Mehmet Tez

Mehmet Tez

mehmet.tez@milliyet.com.tr

Tüm Yazıları
Haberin Devamı

Siyasi durum demeyin hiç. Ekonomi de demeyin. Çünkü bunlarla hiç alakası yok. Siyasi kriz eskiden de vardı. Fakir fukaralık desen hiç eksik olmadı.
Çarpık kentleşme? Evet vardı.
Kamplaşma? 70’lerde âlâsı yaşandı.
Bu ülke darbeler gördü. Deprem gördü, deprem. Daha fenası var mı?
“İç savaş” diyeceksiniz, evet ama iç savaş manzaraları 30 yıldır var. Bombalar da dün patlamaya başlamadı.
Bu yazı bir müzik yazısı değil. Soru da aslında müzik sorusu değil. Başlıkta “müzik” diye koydum meseleyi, ama asıl konu popüler kültür.
Çoğu zaman bir ülkenin müziğini incelemek o ülkenin check up’ını yapmak gibi.
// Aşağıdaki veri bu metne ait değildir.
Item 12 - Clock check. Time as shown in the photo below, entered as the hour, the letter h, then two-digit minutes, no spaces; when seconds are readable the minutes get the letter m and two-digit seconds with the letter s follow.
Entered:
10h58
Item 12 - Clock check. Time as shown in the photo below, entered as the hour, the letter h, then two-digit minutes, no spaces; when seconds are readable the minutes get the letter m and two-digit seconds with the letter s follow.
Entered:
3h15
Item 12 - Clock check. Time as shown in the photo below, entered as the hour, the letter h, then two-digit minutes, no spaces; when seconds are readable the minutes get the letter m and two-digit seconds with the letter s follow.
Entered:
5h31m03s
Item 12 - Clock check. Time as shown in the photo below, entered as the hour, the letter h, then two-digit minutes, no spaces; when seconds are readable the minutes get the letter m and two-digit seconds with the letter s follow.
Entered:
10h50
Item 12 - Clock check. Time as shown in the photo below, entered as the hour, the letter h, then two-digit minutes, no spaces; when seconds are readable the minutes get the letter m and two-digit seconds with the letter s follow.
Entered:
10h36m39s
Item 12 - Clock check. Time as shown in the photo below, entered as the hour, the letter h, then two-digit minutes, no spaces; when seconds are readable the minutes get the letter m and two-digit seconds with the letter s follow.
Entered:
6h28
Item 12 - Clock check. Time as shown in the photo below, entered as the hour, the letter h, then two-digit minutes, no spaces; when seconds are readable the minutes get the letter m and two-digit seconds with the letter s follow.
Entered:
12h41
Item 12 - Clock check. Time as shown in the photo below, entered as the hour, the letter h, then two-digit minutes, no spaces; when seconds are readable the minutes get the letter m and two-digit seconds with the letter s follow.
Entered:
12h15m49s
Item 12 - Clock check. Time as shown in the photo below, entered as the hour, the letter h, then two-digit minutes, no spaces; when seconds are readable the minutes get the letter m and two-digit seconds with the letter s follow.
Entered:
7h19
Ve ben check up sonuçlarımızı iyi görmüyorum.
Türkiye artık orijinal bir kültür üretemiyor. Kendini ifade edemiyor. Derdini anlatamıyor. Bunu da şuradan anlıyorum. Türkiye döneminin popüler müziğini üretemiyor. Ne yazıda, ne müzikte, ne sinemada, ne de televizyonda orijinal, yaratıcı, heyecan verici bir kültürel üretim, bir hareket, bir heyecan, bir yenilik var.
70’lerde arabesk yükseldi. Göçün sonucuydu, şehre yabancılaşmanın ifadesiydi.
Paralelinde Anadolu rock, Anadolu pop vardı. Göçenlere ve onların kültürüne şehirlilerin ilgisiydi.
Klasik Türk popu vardı. Türkçe disko şarkılar vardı. Batılılaşmanın izlerini sürersiniz.
Öte yanında alaturka-fasıl-disko vardı.
80’lerde taverna kültürü çıktı. Arabesk fantezi hakim oldu.
Özal döneminin değerleri, yeni zenginler ve yeni şehirlilerin kültüre eklemlenmesiydi.
90’larda doğup büyüyen Türkçe pop ve ardından gelen Türkçe rock kitlesel olabilmiş son orijinal hareketler olsa gerek. Batılı tarzda büyümüş neslin dertleri, tasaları, müziği. İki arada bir derede arayışlar, varoluş çabaları...
Bundan sonra kitlesel, herkesi kapsayıcı, herkese hitap edebilen bir kültürel ekonomik dönüşümü ifade eden herhangi orijinal bir hareket yok. Olsa zaten müzikte hâlâ aynı isimleri dinlemiyor, izlemiyor olurduk.
İyidir kötüdür, güzeldir çirkindir ben bunlarla ilgilenmiyorum. Yaşanan çağın izleri her zaman popüler kültür üretimine yansımıştır. Bundan bahsediyorum. Bunu izini sürmeye çalışıyorum. Bugüne bakınca bir şey göremiyorum.
2002 seçimlerinde bu ülke ciddi bir değişim yaşadı. Önemli bir siyasi kırılma oldu. Milleti temsil eden partiler dramatik şekilde değişti. İktidar değişti, yönetim ilkeleri değişti, devletin mantığı, felsefesi değişti.
Sermaye değişti. Kültüre, sanata, tarihe bakış da değişti. Muhafazakârlık siyasal iklime hakim oldu.
Peki, nerede bunun kültürel izdüşümü?
Nerde bu değişimin sanatta, kültürde etkisi? Nerde yeni muhafazakâr arabesk? Nerde halkın bağrından kopup gelen yepyeni “muhafazakâr kültürel şeyler”. Yeni pop nerde? Yeni rock nerede?
Bu soruların ardından kovboy filmlerindeki ıssız kasabalar misali rüzgâr esiyor, bir saman balyası oradan oraya uçuyor. Elimizdeki tek şey ıssızlık.
Fenomen dizi bile yok artık. Herkesin konuştuğu, trendler yaratan diziler geçmişte kaldı.
Benim görüşüme göre Türkiye içine kapandı, ortak kültürden, değerlerden, paylaşımdan vazgeçti. İyiden iyiye ayrıştı, kamplaştı. Cephelere saflara bölündü. Farklılıklara tahammül azaldı. Hatta bitti.
Ama siyasette zirve yapan muhafazakârlık toplumsal alanda kendini gösteremedi.
Yeni ve orijinal bir kültürel hareket yaratamadı. Bu gidişle de yaratması zor. Çünkü böyle bir ortam yok.
Müzikten yola çıktık, nerelere geldik. Herkes için alınacak dersler olmalı.